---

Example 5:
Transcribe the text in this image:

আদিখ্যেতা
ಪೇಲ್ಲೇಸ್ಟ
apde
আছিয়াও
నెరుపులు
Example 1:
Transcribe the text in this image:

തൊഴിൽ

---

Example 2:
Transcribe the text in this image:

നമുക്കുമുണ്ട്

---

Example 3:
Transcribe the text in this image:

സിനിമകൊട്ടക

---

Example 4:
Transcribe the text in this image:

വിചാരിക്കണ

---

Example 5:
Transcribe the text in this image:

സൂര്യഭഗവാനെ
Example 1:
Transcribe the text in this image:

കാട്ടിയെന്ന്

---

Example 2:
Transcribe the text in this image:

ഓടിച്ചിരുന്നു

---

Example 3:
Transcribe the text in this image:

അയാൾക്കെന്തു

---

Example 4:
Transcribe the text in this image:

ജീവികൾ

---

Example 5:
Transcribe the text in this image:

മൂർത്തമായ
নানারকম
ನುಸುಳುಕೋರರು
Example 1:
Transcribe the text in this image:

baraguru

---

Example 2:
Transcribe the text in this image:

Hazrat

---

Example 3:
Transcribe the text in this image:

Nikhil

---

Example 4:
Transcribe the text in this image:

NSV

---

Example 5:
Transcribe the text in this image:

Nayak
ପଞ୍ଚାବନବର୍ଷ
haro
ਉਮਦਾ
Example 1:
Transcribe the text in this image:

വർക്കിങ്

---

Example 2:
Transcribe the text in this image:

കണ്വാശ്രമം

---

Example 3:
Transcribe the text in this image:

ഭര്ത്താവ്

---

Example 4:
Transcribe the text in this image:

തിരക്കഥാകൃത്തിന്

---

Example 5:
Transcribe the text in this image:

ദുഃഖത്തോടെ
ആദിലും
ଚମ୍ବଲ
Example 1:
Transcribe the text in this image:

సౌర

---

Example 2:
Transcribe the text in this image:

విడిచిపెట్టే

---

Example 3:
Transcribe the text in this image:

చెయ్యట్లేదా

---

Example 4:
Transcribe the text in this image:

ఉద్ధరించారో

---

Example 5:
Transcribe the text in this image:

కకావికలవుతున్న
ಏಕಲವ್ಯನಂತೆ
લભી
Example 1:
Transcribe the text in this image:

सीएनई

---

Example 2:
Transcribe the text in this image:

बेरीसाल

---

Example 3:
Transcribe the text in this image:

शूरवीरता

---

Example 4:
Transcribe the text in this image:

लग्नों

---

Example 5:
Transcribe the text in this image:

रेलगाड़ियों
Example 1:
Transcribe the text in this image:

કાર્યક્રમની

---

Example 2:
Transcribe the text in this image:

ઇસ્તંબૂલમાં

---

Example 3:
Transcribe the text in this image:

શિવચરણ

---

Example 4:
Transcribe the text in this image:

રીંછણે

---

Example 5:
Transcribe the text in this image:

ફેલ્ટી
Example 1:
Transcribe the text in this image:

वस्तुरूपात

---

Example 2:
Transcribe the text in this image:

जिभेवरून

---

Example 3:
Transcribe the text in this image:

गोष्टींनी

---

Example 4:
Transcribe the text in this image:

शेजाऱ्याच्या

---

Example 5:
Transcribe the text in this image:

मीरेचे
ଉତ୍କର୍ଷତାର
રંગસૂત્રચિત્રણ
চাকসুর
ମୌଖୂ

+++

Restate every entry above word for word.

---

Example 5:
Transcribe the text in this image:

আদিখ্যেতা
ಪೇಲ್ಲೇಸ್ಟ
apde
আছিয়াও
నెరుపులు
Example 1:
Transcribe the text in this image:

തൊഴിൽ

---

Example 2:
Transcribe the text in this image:

നമുക്കുമുണ്ട്

---

Example 3:
Transcribe the text in this image:

സിനിമകൊട്ടക

---

Example 4:
Transcribe the text in this image:

വിചാരിക്കണ

---

Example 5:
Transcribe the text in this image:

സൂര്യഭഗവാനെ
Example 1:
Transcribe the text in this image:

കാട്ടിയെന്ന്

---

Example 2:
Transcribe the text in this image:

ഓടിച്ചിരുന്നു

---

Example 3:
Transcribe the text in this image:

അയാൾക്കെന്തു

---

Example 4:
Transcribe the text in this image:

ജീവികൾ

---

Example 5:
Transcribe the text in this image:

മൂർത്തമായ
নানারকম
ನುಸುಳುಕೋರರು
Example 1:
Transcribe the text in this image:

baraguru

---

Example 2:
Transcribe the text in this image:

Hazrat

---

Example 3:
Transcribe the text in this image:

Nikhil

---

Example 4:
Transcribe the text in this image:

NSV

---

Example 5:
Transcribe the text in this image:

Nayak
ପଞ୍ଚାବନବର୍ଷ
haro
ਉਮਦਾ
Example 1:
Transcribe the text in this image:

വർക്കിങ്

---

Example 2:
Transcribe the text in this image:

കണ്വാശ്രമം

---

Example 3:
Transcribe the text in this image:

ഭര്ത്താവ്

---

Example 4:
Transcribe the text in this image:

തിരക്കഥാകൃത്തിന്

---

Example 5:
Transcribe the text in this image:

ദുഃഖത്തോടെ
ആദിലും
ଚମ୍ବଲ
Example 1:
Transcribe the text in this image:

సౌర

---

Example 2:
Transcribe the text in this image:

విడిచిపెట్టే

---

Example 3:
Transcribe the text in this image:

చెయ్యట్లేదా

---

Example 4:
Transcribe the text in this image:

ఉద్ధరించారో

---

Example 5:
Transcribe the text in this image:

కకావికలవుతున్న
ಏಕಲವ್ಯನಂತೆ
લભી
Example 1:
Transcribe the text in this image:

सीएनई

---

Example 2:
Transcribe the text in this image:

बेरीसाल

---

Example 3:
Transcribe the text in this image:

शूरवीरता

---

Example 4:
Transcribe the text in this image:

लग्नों

---

Example 5:
Transcribe the text in this image:

रेलगाड़ियों
Example 1:
Transcribe the text in this image:

કાર્યક્રમની

---

Example 2:
Transcribe the text in this image:

ઇસ્તંબૂલમાં

---

Example 3:
Transcribe the text in this image:

શિવચરણ

---

Example 4:
Transcribe the text in this image:

રીંછણે

---

Example 5:
Transcribe the text in this image:

ફેલ્ટી
Example 1:
Transcribe the text in this image:

वस्तुरूपात

---

Example 2:
Transcribe the text in this image:

जिभेवरून

---

Example 3:
Transcribe the text in this image:

गोष्टींनी

---

Example 4:
Transcribe the text in this image:

शेजाऱ्याच्या

---

Example 5:
Transcribe the text in this image:

मीरेचे
ଉତ୍କର୍ଷତାର
રંગસૂત્રચિત્રણ
চাকসুর
ମୌଖୂ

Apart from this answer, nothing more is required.